In this publication they compare differential transcript expression of female Taeniopygia guttata individuals with West Nile Virus (WNV) as a control and at 4 days post infection by performing an Illumina RNA-Seq data on a HiSeq2500 using paired 2x100bp transcriptiomic cDNA. The samples for this project can be downloaded on SRA: Sample 1 – Control SRR5001851 a. https://www.ncbi.nlm.nih.gov/biosample/SAMN05981661 Sample 2 - Control SRR5001848 a. https://www.ncbi.nlm.nih.gov/biosample/SAMN05981662 Sample 3 – Control SRR5001850 a. https://www.ncbi.nlm.nih.gov/biosample/SAMN05981663
Sample 1 - 2 DPI SRR5001849
Sample 2 - 2 DPI SRR5001845
Sample 3 - 2 DPI SRR5001843
Sample 1 - 4 Days Post Infection (DPI) SRR5001844 a. https://www.ncbi.nlm.nih.gov/biosample/SAMN05981679 Sample 2 - 4 Days Post Infection (DPI) SRR5001847 a. https://www.ncbi.nlm.nih.gov/biosample/SAMN05981680 Sample 3 - 4 Days Post Infection (DPI) SRR5001846 a. https://www.ncbi.nlm.nih.gov/biosample/SAMN05981681
The pipeline I propose to get expression data for each sample is:
- Alignment via hisat2
- Quantification via featureCounts
- Differential expression via DESeq2
I learned this pipeline in a previous class and I have the computation power/knowledge to run the alignments for each sample. https://www.biostarhandbook.com/rnaseq/rnaseq-griffith-control.html
The Differential Expression comparisons I plan make are outlined below. One of them is the same DE analysis that is in the previously published paper, however the other three are new comparisons that I am making. I should be able to reproduce the first comparison below. The other comparisons will allow me to characterize the genes that differentially express between using different qualities of reference genomes.
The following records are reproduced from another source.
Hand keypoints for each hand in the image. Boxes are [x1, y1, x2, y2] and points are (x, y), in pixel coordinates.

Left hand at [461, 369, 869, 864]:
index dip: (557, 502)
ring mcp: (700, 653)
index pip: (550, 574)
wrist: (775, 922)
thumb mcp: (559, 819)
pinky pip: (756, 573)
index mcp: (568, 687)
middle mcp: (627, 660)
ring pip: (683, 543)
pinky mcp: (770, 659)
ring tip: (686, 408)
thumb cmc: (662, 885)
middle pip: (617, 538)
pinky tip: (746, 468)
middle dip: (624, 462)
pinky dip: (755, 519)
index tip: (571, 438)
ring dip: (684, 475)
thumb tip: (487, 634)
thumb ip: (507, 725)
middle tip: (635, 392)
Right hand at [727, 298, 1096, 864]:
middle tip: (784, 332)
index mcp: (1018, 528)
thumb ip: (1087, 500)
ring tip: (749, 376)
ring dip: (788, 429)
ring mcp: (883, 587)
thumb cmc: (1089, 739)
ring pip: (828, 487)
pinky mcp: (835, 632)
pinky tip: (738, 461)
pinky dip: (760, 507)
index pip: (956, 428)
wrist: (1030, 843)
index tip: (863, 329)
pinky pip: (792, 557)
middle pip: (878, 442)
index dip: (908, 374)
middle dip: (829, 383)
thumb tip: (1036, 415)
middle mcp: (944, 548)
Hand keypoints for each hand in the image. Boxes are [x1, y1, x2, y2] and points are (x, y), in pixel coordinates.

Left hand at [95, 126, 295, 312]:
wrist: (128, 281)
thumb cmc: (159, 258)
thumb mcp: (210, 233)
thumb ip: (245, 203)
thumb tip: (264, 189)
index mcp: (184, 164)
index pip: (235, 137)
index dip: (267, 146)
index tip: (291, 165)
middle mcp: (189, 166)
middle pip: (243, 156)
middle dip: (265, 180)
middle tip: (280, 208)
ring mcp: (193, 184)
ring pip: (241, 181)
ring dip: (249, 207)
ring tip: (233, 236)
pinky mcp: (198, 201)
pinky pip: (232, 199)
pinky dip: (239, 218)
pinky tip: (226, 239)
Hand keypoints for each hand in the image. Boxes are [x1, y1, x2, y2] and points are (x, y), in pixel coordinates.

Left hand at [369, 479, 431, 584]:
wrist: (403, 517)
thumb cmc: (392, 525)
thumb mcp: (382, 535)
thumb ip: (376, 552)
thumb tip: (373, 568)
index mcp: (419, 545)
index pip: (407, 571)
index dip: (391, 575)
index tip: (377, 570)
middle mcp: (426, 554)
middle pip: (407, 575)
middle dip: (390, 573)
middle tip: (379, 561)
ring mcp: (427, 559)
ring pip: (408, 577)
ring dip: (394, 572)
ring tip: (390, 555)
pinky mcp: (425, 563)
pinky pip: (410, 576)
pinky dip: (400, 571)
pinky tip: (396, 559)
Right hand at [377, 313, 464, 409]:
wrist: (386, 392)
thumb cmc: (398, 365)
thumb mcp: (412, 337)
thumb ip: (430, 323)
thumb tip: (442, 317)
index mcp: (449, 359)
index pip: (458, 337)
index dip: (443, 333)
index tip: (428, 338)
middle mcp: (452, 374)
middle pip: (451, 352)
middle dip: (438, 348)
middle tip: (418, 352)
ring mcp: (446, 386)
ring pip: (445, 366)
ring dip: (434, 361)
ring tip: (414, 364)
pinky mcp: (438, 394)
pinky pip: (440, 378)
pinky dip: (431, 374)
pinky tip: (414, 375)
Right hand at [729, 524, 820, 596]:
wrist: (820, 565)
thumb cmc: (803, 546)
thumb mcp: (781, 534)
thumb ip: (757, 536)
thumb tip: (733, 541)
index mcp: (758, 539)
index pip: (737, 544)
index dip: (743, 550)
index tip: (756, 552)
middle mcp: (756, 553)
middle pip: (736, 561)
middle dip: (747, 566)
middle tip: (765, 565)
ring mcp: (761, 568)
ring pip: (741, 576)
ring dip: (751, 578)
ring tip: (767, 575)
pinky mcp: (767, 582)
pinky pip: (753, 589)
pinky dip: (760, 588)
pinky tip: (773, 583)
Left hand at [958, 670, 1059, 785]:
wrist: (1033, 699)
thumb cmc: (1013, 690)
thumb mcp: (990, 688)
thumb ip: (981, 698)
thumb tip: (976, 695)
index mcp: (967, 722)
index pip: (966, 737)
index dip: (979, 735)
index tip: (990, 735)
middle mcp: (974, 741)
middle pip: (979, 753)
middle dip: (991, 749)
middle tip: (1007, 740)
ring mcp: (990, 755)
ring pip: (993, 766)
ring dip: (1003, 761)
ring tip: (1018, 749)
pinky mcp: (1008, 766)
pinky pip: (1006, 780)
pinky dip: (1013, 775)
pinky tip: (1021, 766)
SRR Control vs SRR Infected (This would be the same as Control vs 4DPI in the previously published paper and would show that my scripts are correct) LRR Control vs LRR Infected (This would be unique to my project) SRR vs LRR (This is one I am doing differently and would show which genes are differentially expressed between SRR and LRR reference genomes) Control vs Infected (This would be unique to my project)
I should also be able to compare the % of reads that map to each reference genome for each sample using Hisat2. Here I would expect a higher % of reads to map to the LRR assembly compared to the SRR assembly.